------ PROVIDED RECORDS

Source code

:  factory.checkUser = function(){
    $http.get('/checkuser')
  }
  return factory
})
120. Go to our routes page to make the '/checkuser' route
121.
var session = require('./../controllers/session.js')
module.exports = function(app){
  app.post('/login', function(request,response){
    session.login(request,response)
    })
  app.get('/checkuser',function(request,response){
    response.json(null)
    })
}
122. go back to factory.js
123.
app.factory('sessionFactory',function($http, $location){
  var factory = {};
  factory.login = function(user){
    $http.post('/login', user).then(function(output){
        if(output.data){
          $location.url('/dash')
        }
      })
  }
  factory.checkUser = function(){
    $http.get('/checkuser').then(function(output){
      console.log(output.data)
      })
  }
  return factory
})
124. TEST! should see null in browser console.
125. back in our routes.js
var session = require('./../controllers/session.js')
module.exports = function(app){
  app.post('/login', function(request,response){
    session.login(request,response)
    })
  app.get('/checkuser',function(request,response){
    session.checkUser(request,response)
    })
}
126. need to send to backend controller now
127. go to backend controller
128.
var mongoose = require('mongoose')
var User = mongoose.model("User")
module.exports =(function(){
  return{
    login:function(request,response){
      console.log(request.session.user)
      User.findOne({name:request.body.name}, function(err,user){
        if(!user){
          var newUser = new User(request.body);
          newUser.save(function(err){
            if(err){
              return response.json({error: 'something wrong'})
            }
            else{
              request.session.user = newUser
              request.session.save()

------------

DESCRIPTION OF THE TASK: Go through the records and report each line that contains "data".

RESPONSE:
        if(output.data){
      console.log(output.data)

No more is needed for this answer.